Some of the spices and plants mentioned in verse 14 of the above chapter are very descriptive and symbolic. The juice of the aloe plant has a bitter taste but is soothing when applied to the skin, so it tells us of the sweetness of bitter things, the bittersweet, having an important application that only those who have used it will understand. Myrrh is symbolic of death, having been used to embalm the dead. It represents the sweetness that comes to the heart after it has died to self-will, pride, and sin.
What inexpressible charm seems to encircle some Christians, simply because they carry upon their pure countenance and gentle spirit the imprint of the cross! It is the holy evidence of having died to something that was once proud and strong but is now forever surrendered at the feet of Jesus. And it is also the heavenly charm of a broken spirit and contrite heart, the beautiful music that rises from a minor key, and the sweetness brought about by the touch of frost on ripened fruit.
Finally, frankincense was a fragrance that arose only after being touched with fire.

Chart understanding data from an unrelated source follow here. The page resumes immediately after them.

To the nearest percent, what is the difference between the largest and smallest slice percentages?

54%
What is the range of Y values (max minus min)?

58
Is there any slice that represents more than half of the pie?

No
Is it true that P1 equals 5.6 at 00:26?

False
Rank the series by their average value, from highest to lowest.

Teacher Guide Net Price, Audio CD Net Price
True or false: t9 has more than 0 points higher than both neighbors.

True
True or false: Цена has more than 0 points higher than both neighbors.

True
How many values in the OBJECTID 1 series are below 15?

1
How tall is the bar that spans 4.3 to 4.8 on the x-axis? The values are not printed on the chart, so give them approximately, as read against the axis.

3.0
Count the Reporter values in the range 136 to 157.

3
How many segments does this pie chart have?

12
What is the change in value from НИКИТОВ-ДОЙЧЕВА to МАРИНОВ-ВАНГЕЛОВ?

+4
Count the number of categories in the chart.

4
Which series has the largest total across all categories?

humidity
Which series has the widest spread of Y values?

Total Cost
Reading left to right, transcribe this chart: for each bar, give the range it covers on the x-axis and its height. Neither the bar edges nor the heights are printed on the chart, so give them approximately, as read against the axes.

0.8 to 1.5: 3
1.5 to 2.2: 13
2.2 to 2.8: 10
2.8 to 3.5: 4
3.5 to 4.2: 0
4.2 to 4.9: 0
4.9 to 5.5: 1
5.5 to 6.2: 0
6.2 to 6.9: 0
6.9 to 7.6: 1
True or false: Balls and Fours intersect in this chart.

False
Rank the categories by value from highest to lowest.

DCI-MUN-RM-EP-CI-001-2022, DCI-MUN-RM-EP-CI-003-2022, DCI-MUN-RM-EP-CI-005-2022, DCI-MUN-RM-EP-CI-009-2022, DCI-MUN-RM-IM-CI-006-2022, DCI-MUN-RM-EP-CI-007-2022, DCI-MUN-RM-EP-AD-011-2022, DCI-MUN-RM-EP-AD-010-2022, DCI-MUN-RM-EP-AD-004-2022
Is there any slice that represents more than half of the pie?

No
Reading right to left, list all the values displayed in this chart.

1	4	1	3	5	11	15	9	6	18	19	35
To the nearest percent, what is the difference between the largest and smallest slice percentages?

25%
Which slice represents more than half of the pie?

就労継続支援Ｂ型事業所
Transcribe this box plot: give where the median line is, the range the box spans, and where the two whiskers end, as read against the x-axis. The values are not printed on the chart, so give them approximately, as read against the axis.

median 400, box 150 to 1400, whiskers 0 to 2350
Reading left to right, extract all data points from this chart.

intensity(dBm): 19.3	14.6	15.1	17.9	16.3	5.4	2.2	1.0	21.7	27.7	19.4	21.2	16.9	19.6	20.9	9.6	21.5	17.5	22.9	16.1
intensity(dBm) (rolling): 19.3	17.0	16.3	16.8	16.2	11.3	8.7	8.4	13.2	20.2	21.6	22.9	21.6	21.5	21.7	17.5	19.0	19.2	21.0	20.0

The burning incense became clouds of sweetness arising from the heat of the flames. It symbolizes a person's heart whose sweetness has been brought forth by the flames of affliction until the holy, innermost part of the soul is filled with clouds of praise and prayer.
Dear friends, sometimes God allows us to experience pain in our lives because He knows it is what we need to grow, to bloom, as in the pruning of a rose bush. Sometimes the pain helps us to see things in a whole new light, and allows us to become a blessing to someone else.
Are you in pain today? Grasp ahold of our Heavenly Father's hand, and let Him guide you through the bitter to the other side, where the sweet fragrance of pain lies. Let it fill you with praise and prayer.